Eine Frage stelle ich mir in Anbetracht der mir unbekannten Politiker:
Wo ist eigentlich Ministerpräsident Böhmer?

Die Schilder „Wechsel Wählen“ und „Angie“ nerven. Die Trillerpfeifen sind ebenso allgegenwärtig wie die schrecklich sektenhaften CDU-Jünger.

Als „Frau Dr. Angela Merkel“, wie sie mehrmals angekündigt wird, aus ihrem Tourbus kommt, vernehme ich erstaunlich wenig Applaus. Warum auch? Sie wird zwar als zukünftige Bundeskanzlerin vorgestellt und von den Sekten-Wahnies frenetisch begrüßt, doch hat sie noch nichts wirklich Erwähnenswertes geleistet, das die Massen zum Toben bringen könnte.

Nach den beiden, bereits erwähnten, Vorrednern ist sie endlich an der Reihe. Sie stottert, verspricht sich, datiert die Wahl auf den 17. September, meint aber „in 17 Tagen“, erntet Hohn und Spott.
Ihre Rede beginnt erstaunlich langweilig, was mir Gelegenheit gibt, die Vorband der Wahlkampfveranstaltung zu erwähnen.

Die Partymusikkopiermusikgruppe „Undercover“ hatte vergebens versucht, mittels üblicher Partysongs die Stimmung hochzupuschen. Doch Wolfgang Petry und die [alte] Neue Deutsche Welle waren genauso wenig dafür geeignet wie die unschöne Choreographie der Coverband.
Ich glaube, selbst Roland Kaiser von der SPD war besser als diese Hampelmannformation.

Den Wunsch, hier politische Erkenntnisse zu erhalten, muß ich wohl begraben. Denn an dieser Stelle ist Politik Party und Polemik. Nicht gerade das Wahre, das ich ersuchte.

Übungsaufgaben:
A. Wie heißt laut dem Text über die Wahlkampfveranstaltung die Coverband, die vor der Rede spielte?
B. Führen Sie den Text über die Wahlkampfveranstaltung im Anschluss an seinen letzten Satz weiter.

Auszug aus Daten:
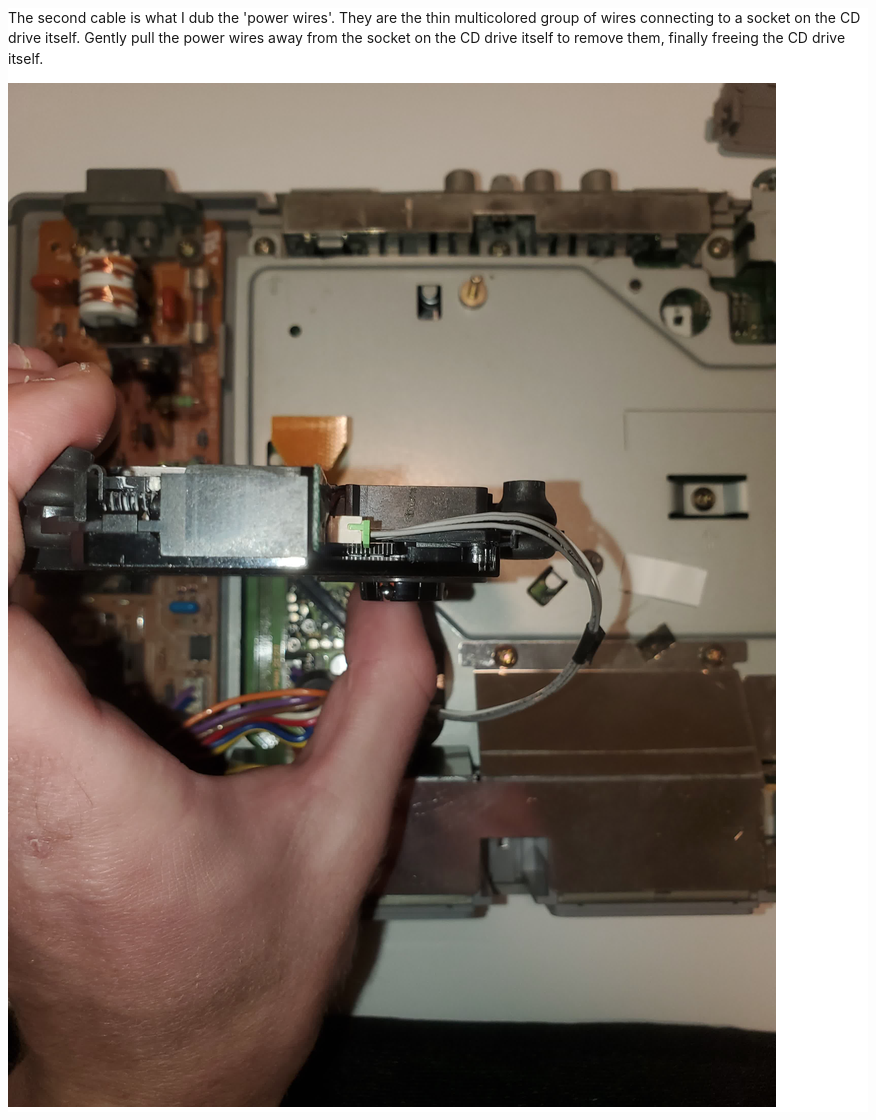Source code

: The second cable is what I dub the 'power wires'. They are the thin multicolored group of wires connecting to a socket on the CD drive itself. Gently pull the power wires away from the socket on the CD drive itself to remove them, finally freeing the CD drive itself.

![power wires](images/8-power-wires.jpg)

Lösungen:
A. Die Coverband heißt „Undercover“.

B.
Frau Merkel stottert viel zu viel. Bei fünf Versprechern habe ich aufgehört zu zählen. Es ist erschreckend, was für eine schlechte Rednerin sie ist – nicht zuletzt im Vergleich mit Herrn Fischer und Herrn Schröder.
Ich kann nicht umhin, die bisher vermittelten Inhalte als „Stammtischrede“ zu klassifizieren.

Warum redet eigentlich „unser“ Bernd Heynemann nicht?

Frau Merkel meint, Eichel muß weg und argumentiert konzeptlos à la „Nieder mit dem König. Es lebe der König.“ Hauptsache, er ist erstmal weg.

Im Publikum befinden sich, ebenso wie bei Herrn Schröder die omnipräsenten Hartz-IV-„Montags“-Demonstranten. Zum Glück behindern ihre untransparenten Transparente mir diesmal nicht die Sicht. Dafür sorgen allerdings die bereits erwähnten „Angie“-/“Wechsel wählen“-Schilder. Immerhin können auch dynamische CDU-Jünger nicht stundenlang beide Arme heben.

Wow. Ich überlege gerade, ob ich nicht besser SPD statt der Grünen wählen sollte – und das während Frau Merkels Wahlkampfrede. Das spricht nicht unbedingt für sie.

Frau Merkel: „Wir haben in Deutschland keine Bodenschätze. Der Schatz unseres Landes sind die Menschen.“
Andere Länder haben wohl demnach keine Menschen? Oder sind das dann alles Untermenschen?

Die Rede fällt in die Kategorie „Stupidity Hoch Zehn“: Dort, wo die CDU ein Bundesland regiert, verbessern sich sofort die PISA-Ergebnisse.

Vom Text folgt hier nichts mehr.